If you don’t much like milk, you could supplement (not replace!) with calcium & D12 tablets. Remember that the main reason milk is fortified with D12 is because it helps your body metabolize the calcium better.
I just might look into that.
I whole-heartedly second this. My wife and I both began using Starting Strength. She’s doing her first olympic meet this month, and I have had several very flattering compliments about the results, in addition to being able to move much heavier things around.
Oh yeah, and the milk thing. It is not directed towards most people GOMAD (Gallon of Milk a day) is meant for the underweight. For instance, a student I taught martial arts too was 5′ 1′ and 115lbs. GOMAD was for him, not for my 200+ lb. self.
In general, I’ve read that Starting Strength is really geared toward skinny teenagers who have never lifted before. Which is not to say that other people don’t get benefit from proper form, but teenagers could process a gallon of milk a day much better than the middle-aged.

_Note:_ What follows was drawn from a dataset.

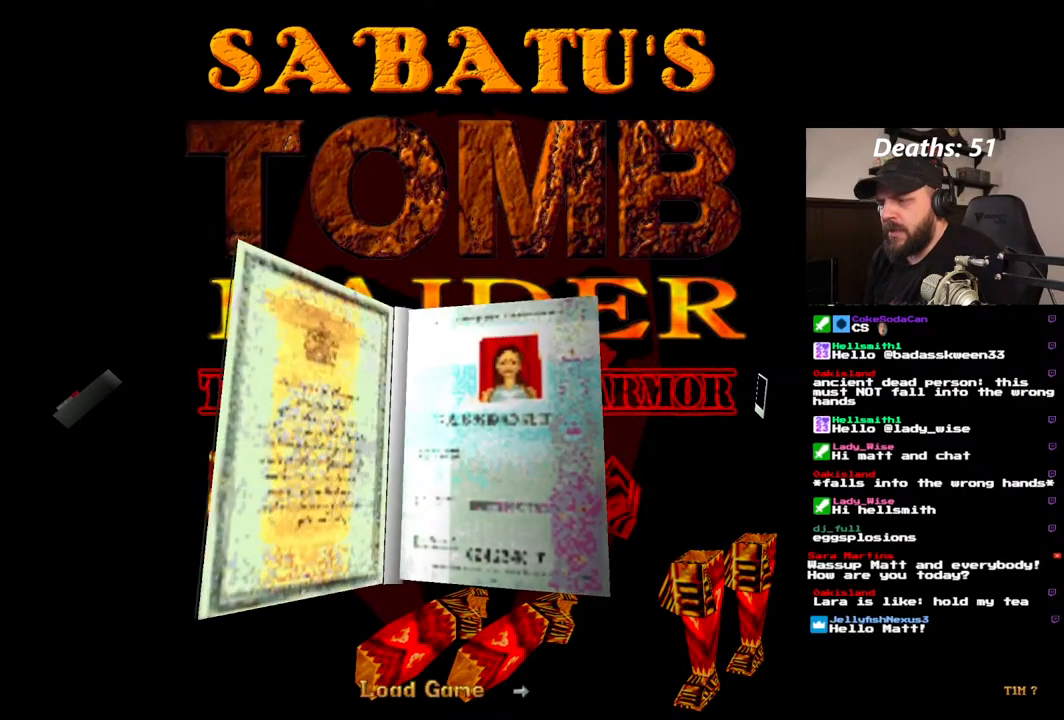
{"buttons": [], "left_stick": "center", "right_stick": "center", "events": []}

Any exercise or workout program has to be something you can do for the rest of your life (like the commander). Going to the gym for a few months or a few years is pointless. as soon as you stop you will be back to square one. Find something you want to do a couple of times a week forever. Walking, cycling, swimming, surfing, that sort of thing.
Okay, just to clarify, the Commander is actually presenting the RIGHT way to do weights, isn’t he?
Oh god yes! The commander is being the perfect teacher here, start out small, learn the form (or you WILL get injured later, or in the best case demotivated) and work up from there and never, ever compare youself to others, only to your own improvement.
The attitude is straight out perfect.
Yes, the commander is a being a great weightlifting instructor here. Start small, concentrate on what you can do and do it well, and to quote the old Stoics “I shall never be a Milo yet I do not neglect my body.”
If you’re interested in weight training the articles at NerdFitness.com (shameless plug for one of my favorite sites) are pretty good. Plus, Lego illustrations.
I wouldn’t really recommend starting a noob out working to failure, but this noob is getting one-on-one instruction from a world-class athlete. When I was learning, it was no more than five reps at a time till I could consistently crank out perfect ones. And lifting just an empty barbell until I could do that perfectly. Jared may need to use a broomstick if the Commander has him do any barbell lifts.
Too many reps for establishing a base (since it took him a whole minute). The high rep stuff causes more stress, has a higher injury rate, and won’t encourage the neurological adaptations, and you’ll be stuck only using half your muscle power. He’s dead on on focusing on form and starting with light weights (for the number of reps done) though.
It didn’t necessarily say that he did rows for the full minute. He could have done two sets with a short break.
Or it could have taken him a minute to do 4 lifts. He’s kind of a scrawny dude.
In principle, yes. But… I can honestly say I’ve never seen someone do *double* standing barbell rows. I honestly don’t know if it would be proper form or not. I would suggest doing deadlifts instead for this, frankly.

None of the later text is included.